Cuplikan Teks:
Saya lihat dua
ibu-ibu dari Loktunggul saling melirik dan ada sesuatu yang disembunyikan lewat
senyum misterius mereka. Saya lalu bertanya “Ada apa bu, Kok senyum-senyum ?.”
Ibu tadi lalu menjawab “Ngak, kami berdua hanya senyum liat orang jualan,
kemarin ada jual lemari sampai kesini. Hari ini apalagi.” Timpal ibu satunya
“Dahulu jangankan berharap, membayangkan saja tidak pernah kalau kampung kami
akan seperti ini.”
Sudah dua bulan
jembatan yang menghubungkan dua kampung; yaitu Teluk Kadere dan Salantuko sudah
dapat digunakan masyarakat. Jika mengingat 5 bulan yang lalu, jembatan masih
menggunakan potongan kayu bakau yang disambung dan dipaku. Selama masih
menggunakan kayu bakau, jembatan ini berfungsi sebagai jembatan bagi anak yang
bersekolah.

Tugas yang Dikerjakan:
Tentukan apakah setiap pernyataan di bawah ini sesuai dengan cuplikan teks tentang jembatan kampung di atas, lalu jawab ya atau tidak disertai kutipan kata-kata cuplikan teks yang menjadi penentunya.
1. Jembatan yang menghubungkan Teluk Kadere dan Salantuko sudah dua bulan dapat digunakan.
2. Lima bulan yang lalu jembatan itu sudah dibangun dari beton.
3. Dua ibu yang tersenyum berasal dari Loktunggul.
Butir-butir data berikut diambil dari sumber yang berbeda.

Kutipan Data

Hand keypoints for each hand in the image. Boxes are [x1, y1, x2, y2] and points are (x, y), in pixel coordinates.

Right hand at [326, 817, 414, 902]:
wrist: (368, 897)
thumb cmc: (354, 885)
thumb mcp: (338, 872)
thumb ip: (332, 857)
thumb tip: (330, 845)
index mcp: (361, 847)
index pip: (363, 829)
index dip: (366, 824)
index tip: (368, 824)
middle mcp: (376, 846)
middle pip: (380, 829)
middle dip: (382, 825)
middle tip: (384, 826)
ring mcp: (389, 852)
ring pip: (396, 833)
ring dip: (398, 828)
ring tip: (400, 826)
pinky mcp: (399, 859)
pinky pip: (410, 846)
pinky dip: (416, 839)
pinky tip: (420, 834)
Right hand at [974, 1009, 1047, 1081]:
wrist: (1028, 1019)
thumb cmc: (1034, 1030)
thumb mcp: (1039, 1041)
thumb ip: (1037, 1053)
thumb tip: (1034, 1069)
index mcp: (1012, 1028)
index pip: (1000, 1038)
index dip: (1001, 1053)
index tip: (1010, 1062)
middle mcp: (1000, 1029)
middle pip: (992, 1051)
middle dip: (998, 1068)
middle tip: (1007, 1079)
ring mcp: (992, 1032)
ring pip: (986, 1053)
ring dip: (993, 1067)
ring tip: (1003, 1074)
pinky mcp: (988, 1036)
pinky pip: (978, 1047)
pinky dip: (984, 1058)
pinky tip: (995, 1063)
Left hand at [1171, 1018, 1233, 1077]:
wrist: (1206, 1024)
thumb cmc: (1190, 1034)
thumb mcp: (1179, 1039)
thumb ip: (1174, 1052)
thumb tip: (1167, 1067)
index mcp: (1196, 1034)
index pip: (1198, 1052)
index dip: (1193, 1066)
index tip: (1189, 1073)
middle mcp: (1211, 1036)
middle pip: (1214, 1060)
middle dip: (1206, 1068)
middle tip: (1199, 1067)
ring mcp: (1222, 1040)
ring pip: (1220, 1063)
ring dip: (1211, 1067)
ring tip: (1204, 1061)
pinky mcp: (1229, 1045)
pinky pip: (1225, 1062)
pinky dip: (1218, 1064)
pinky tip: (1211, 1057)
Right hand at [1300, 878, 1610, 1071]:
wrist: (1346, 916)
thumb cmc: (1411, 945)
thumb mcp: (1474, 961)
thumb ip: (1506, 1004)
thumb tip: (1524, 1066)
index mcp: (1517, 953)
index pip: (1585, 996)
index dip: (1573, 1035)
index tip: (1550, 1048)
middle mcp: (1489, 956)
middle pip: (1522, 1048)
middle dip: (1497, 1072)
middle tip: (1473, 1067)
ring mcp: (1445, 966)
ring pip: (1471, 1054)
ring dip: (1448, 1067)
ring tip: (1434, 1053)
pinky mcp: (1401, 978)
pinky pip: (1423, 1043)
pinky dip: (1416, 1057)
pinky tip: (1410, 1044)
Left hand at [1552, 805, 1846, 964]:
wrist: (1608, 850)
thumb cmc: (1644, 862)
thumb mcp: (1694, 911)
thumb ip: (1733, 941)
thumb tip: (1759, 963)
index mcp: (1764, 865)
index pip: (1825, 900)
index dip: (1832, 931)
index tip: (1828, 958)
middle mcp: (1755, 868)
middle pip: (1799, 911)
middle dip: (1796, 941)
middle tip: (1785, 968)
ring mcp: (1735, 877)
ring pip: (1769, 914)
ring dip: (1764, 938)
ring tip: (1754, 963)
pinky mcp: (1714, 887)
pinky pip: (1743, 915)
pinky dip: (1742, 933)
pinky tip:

Ruang Jawaban:
1. Ya: "Sudah dua bulan jembatan yang menghubungkan dua kampung; yaitu Teluk Kadere dan Salantuko sudah dapat digunakan masyarakat."
2. Tidak: "Jika mengingat 5 bulan yang lalu, jembatan masih menggunakan potongan kayu bakau yang disambung dan dipaku."
3. Ya: "Saya lihat dua ibu-ibu dari Loktunggul saling melirik"